▶ Task prompt:
Gather each line of the entries below that includes "width".

——

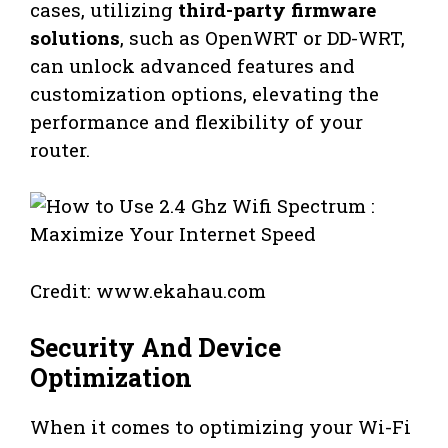
cases, utilizing
third-party firmware
solutions
, such as OpenWRT or DD-WRT,
can unlock advanced features and
customization options, elevating the
performance and flexibility of your
router.
Credit: www.ekahau.com
Security And Device
Optimization
When it comes to optimizing your Wi-Fi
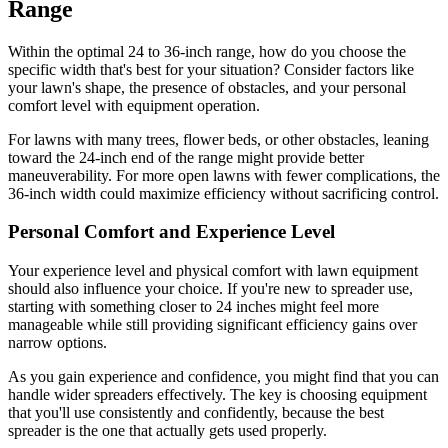
Range
Within the optimal 24 to 36-inch range, how do you choose the
specific width that's best for your situation? Consider factors like
your lawn's shape, the presence of obstacles, and your personal
comfort level with equipment operation.
For lawns with many trees, flower beds, or other obstacles, leaning
toward the 24-inch end of the range might provide better
maneuverability. For more open lawns with fewer complications, the
36-inch width could maximize efficiency without sacrificing control.
Personal Comfort and Experience Level
Your experience level and physical comfort with lawn equipment
should also influence your choice. If you're new to spreader use,
starting with something closer to 24 inches might feel more
manageable while still providing significant efficiency gains over
narrow options.
As you gain experience and confidence, you might find that you can
handle wider spreaders effectively. The key is choosing equipment
that you'll use consistently and confidently, because the best
spreader is the one that actually gets used properly.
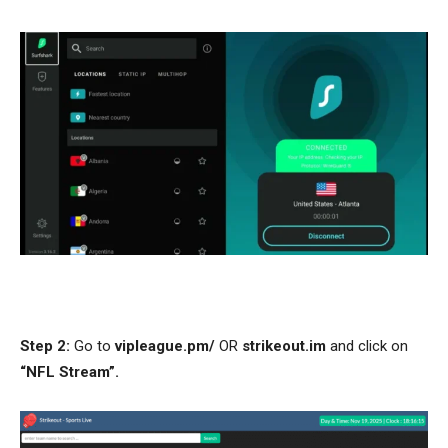
Step 2:
Go to
vipleague.pm/
OR
strikeout.im
and click on
“NFL Stream”.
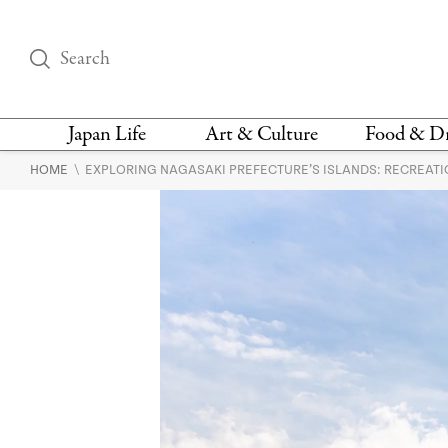
Japan Life
Art & Culture
Food & D
\
HOME
EXPLORING NAGASAKI PREFECTURE’S ISLANDS: RECREAT
THINGS TO DO IN
DESIGN
RESTAURAN
TOKYO
BARS
FASHION
NEWS & OPINION
RECIPE
BOOKS
HEALTH & BEAUTY
VEGAN
HISTORY
JAPANESE
LANGUAGE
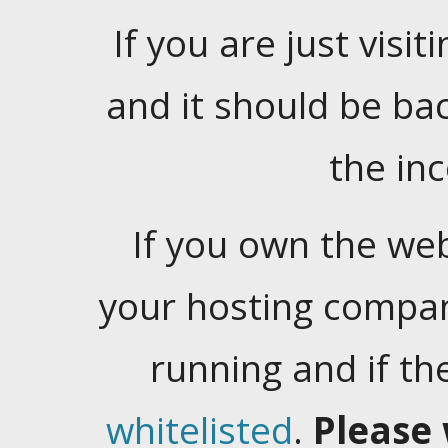
If you are just visiti
and it should be ba
the in
If you own the web
your hosting company
running and if t
whitelisted
.
Please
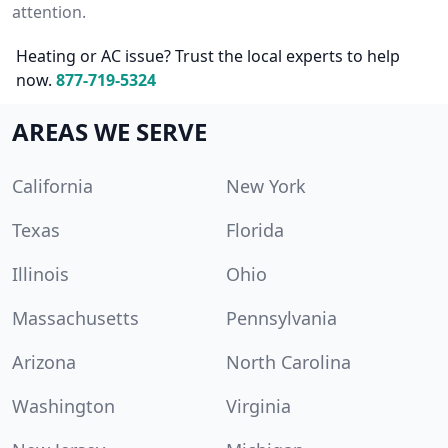
attention.
Heating or AC issue? Trust the local experts to help
now.
877-719-5324
AREAS WE SERVE
California
New York
Texas
Florida
Illinois
Ohio
Massachusetts
Pennsylvania
Arizona
North Carolina
Washington
Virginia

——

▶ Answer below:
specific width that's best for your situation? Consider factors like
36-inch width could maximize efficiency without sacrificing control.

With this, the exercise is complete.